Blue Mountains launches low carbon tourism program
26 May 2016
There’s a strong future for eco-tourism in NSW’s Blue Mountains, following the launch of a CRC for Low Carbon Living-funded program designed to promote businesses that reduce their carbon footprints.
The Blue Mountains Low Carbon Living program involves a website and app that supports and promotes low carbon businesses while also providing information to residents and visitors on supporting low carbon services.
According to CRCLCL project leader and executive director of the Blue Mountains World Heritage Institute Dr John Merson, the program could easily be transferred to other communities across Australia.
“Overall our audits reviewed the business’ energy, water and waste usage, advised on how to be more efficient in using carbon based resources, then assessed what they had done and calculated the carbon reduction. From this we provided a gold, silver or bronze rating for the website,” he said.
“Some businesses have achieved up to 15 per cent carbon reductions in one year with many having further plans to increase this figure by adding more solar or introducing water recycling for example.”
A number of Blue Mountains businesses have signed on, including hotels, restaurants, cafes, activity providers, and bed and breakfasts.
A visitor and resident survey found that 94 per cent of people were concerned about their carbon footprint and 85 per cent said they’d choose business services with a low carbon footprint.
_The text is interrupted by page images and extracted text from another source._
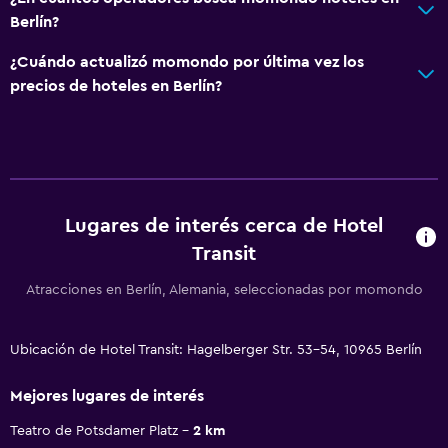
Berlín?
¿Cuándo actualizó momondo por última vez los
precios de hoteles en Berlín?
Lugares de interés cerca de Hotel
Transit
Atracciones en Berlín, Alemania, seleccionadas por momondo
Ubicación de Hotel Transit: Hagelberger Str. 53-54, 10965 Berlín
Mejores lugares de interés
Teatro de Potsdamer Platz
2 km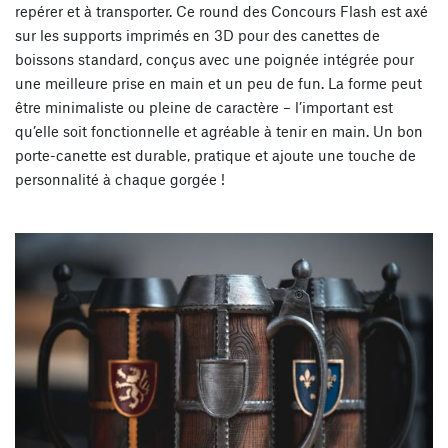
repérer et à transporter. Ce round des Concours Flash est axé
sur les supports imprimés en 3D pour des canettes de
boissons standard, conçus avec une poignée intégrée pour
une meilleure prise en main et un peu de fun. La forme peut
être minimaliste ou pleine de caractère – l’important est
qu’elle soit fonctionnelle et agréable à tenir en main. Un bon
porte-canette est durable, pratique et ajoute une touche de
personnalité à chaque gorgée !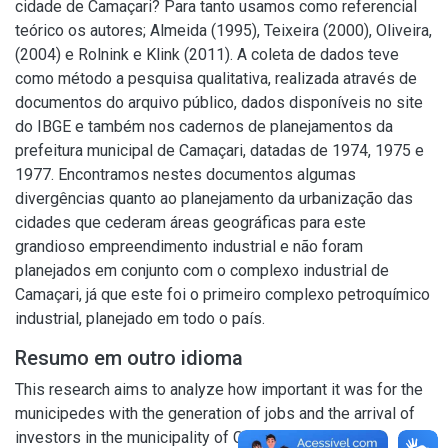
cidade de Camaçari? Para tanto usamos como referencial
teórico os autores; Almeida (1995), Teixeira (2000), Oliveira,
(2004) e Rolnink e Klink (2011). A coleta de dados teve
como método a pesquisa qualitativa, realizada através de
documentos do arquivo público, dados disponíveis no site
do IBGE e também nos cadernos de planejamentos da
prefeitura municipal de Camaçari, datadas de 1974, 1975 e
1977. Encontramos nestes documentos algumas
divergências quanto ao planejamento da urbanização das
cidades que cederam áreas geográficas para este
grandioso empreendimento industrial e não foram
planejados em conjunto com o complexo industrial de
Camaçari, já que este foi o primeiro complexo petroquímico
industrial, planejado em todo o país.
Resumo em outro idioma
This research aims to analyze how important it was for the
municipedes with the generation of jobs and the arrival of
investors in the municipality of Camaçari. The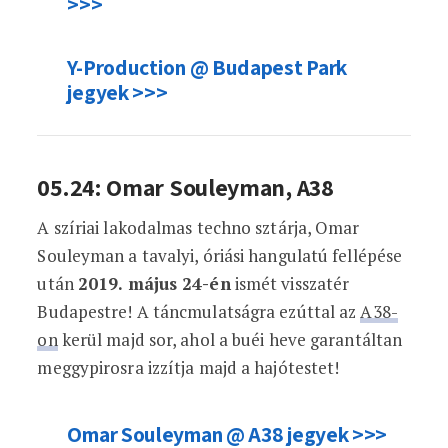
>>>
Y-Production @ Budapest Park
jegyek >>>
05.24: Omar Souleyman, A38
A szíriai lakodalmas techno sztárja, Omar
Souleyman a tavalyi, óriási hangulatú fellépése
után
2019. május 24-én
ismét visszatér
Budapestre! A táncmulatságra ezúttal az
A38-
on
kerül majd sor, ahol a buéi heve garantáltan
meggypirosra izzítja majd a hajótestet!
Omar Souleyman @ A38 jegyek >>>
The hope is that by participating, businesses will see an increase in customers concerned with their environmental impact.
“The website is ultimately the way of promoting the businesses carbon reduction achievements and at the same time providing residents and visitors with the opportunity to support then by choosing their services,” Dr Merson said.
“The incentive for residents, and tourists is that by use these businesses they are lowering their own carbon footprint – so it’s a win-win situation.”
One local business, Silverware Guest House, reduced energy through solar panels, cut potable water use by 40 per cent and are planning other initiatives, like a solar-powered robotic lawn mower.
CRCLCL chief executive Deo Prasad said tourism made up 5.6 per cent of Australia’s emissions and that the roll-out of this program could make a dent.
“Now we have a proven low carbon audit system, website and app package available through this project, more business communities and carbon emission conscious individuals in Australia and around the world can benefit as it is rolled out and further developed,” he said.
“We are very pleased with what this project has achieved and what it has to offer for a low carbon future.”